> **TO DO**
Return the lines below in which the string "estado" occurs.

*** Opening of SUPPLIED RECORDS ***

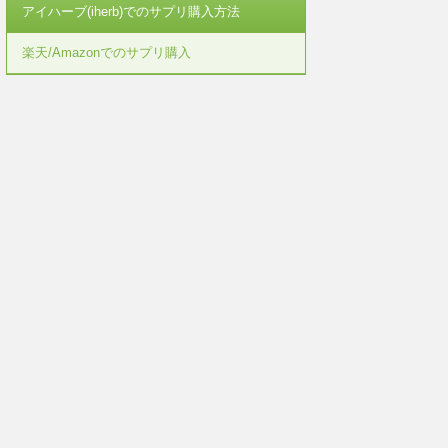
アイハーブ(iherb)でのサプリ購入方法
楽天/Amazonでのサプリ購入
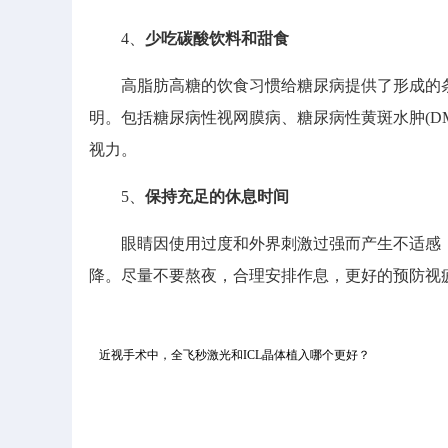
4、
少吃碳酸饮料和甜食
高脂肪高糖的饮食习惯给糖尿病提供了形成的条
明。包括糖尿病性视网膜病、糖尿病性黄斑水肿(D
视力。
5、
保持充足的休息时间
眼睛因使用过度和外界刺激过强而产生不适感，
降。尽量不要熬夜，合理安排作息，更好的预防视
近视手术中，全飞秒激光和ICL晶体植入哪个更好？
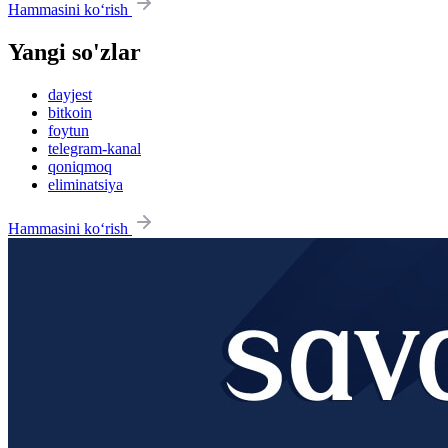
Hammasini ko‘rish
Yangi so'zlar
dayjest
bitkoin
foytun
telegram-kanal
qoniqmoq
eliminatsiya
Hammasini ko‘rish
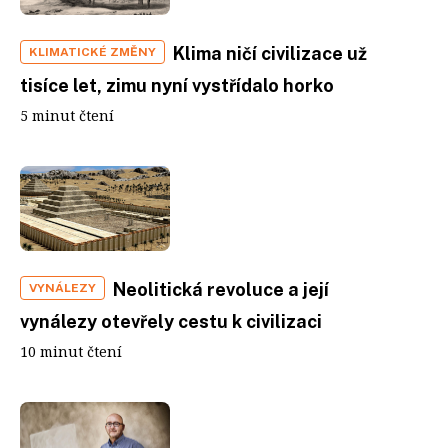
Klima ničí civilizace už
KLIMATICKÉ ZMĚNY
tisíce let, zimu nyní vystřídalo horko
5 minut čtení
Neolitická revoluce a její
VYNÁLEZY
vynálezy otevřely cestu k civilizaci
10 minut čtení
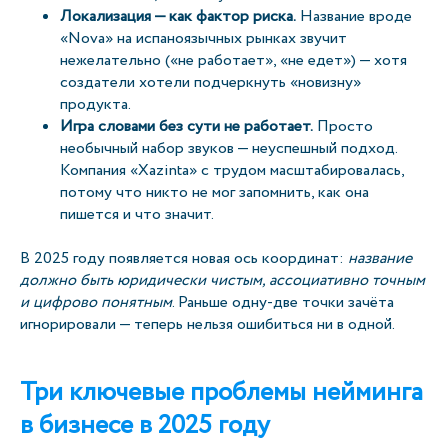
Локализация — как фактор риска.
Название вроде
«Nova» на испаноязычных рынках звучит
нежелательно («не работает», «не едет») — хотя
создатели хотели подчеркнуть «новизну»
продукта.
Игра словами без сути не работает.
Просто
необычный набор звуков — неуспешный подход.
Компания «Xazinta» с трудом масштабировалась,
потому что никто не мог запомнить, как она
пишется и что значит.
В 2025 году появляется новая ось координат:
название
должно быть юридически чистым, ассоциативно точным
и цифрово понятным
. Раньше одну-две точки зачёта
игнорировали — теперь нельзя ошибиться ни в одной.
Три ключевые проблемы нейминга
в бизнесе в 2025 году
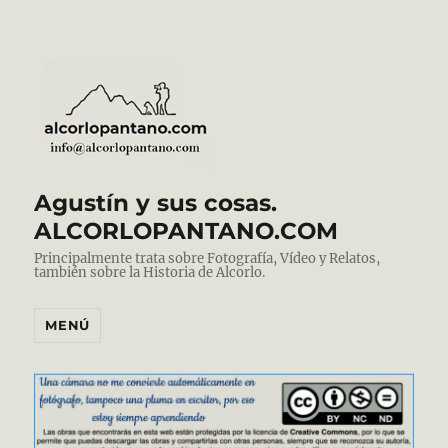
Agustín y sus cosas.
ALCORLOPANTANO.COM
Principalmente trata sobre Fotografía, Vídeo y Relatos,
también sobre la Historia de Alcorlo.
MENÚ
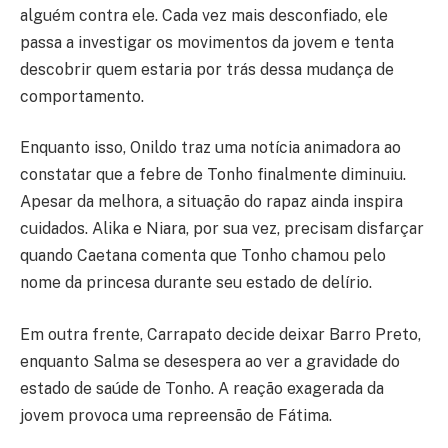
alguém contra ele. Cada vez mais desconfiado, ele
passa a investigar os movimentos da jovem e tenta
descobrir quem estaria por trás dessa mudança de
comportamento.
Enquanto isso, Onildo traz uma notícia animadora ao
constatar que a febre de Tonho finalmente diminuiu.
Apesar da melhora, a situação do rapaz ainda inspira
cuidados. Alika e Niara, por sua vez, precisam disfarçar
quando Caetana comenta que Tonho chamou pelo
nome da princesa durante seu estado de delírio.
Em outra frente, Carrapato decide deixar Barro Preto,
enquanto Salma se desespera ao ver a gravidade do
estado de saúde de Tonho. A reação exagerada da
jovem provoca uma repreensão de Fátima.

*** Close of SUPPLIED RECORDS ***

> **ANSWER BELOW**
nome da princesa durante seu estado de delírio.
estado de saúde de Tonho. A reação exagerada da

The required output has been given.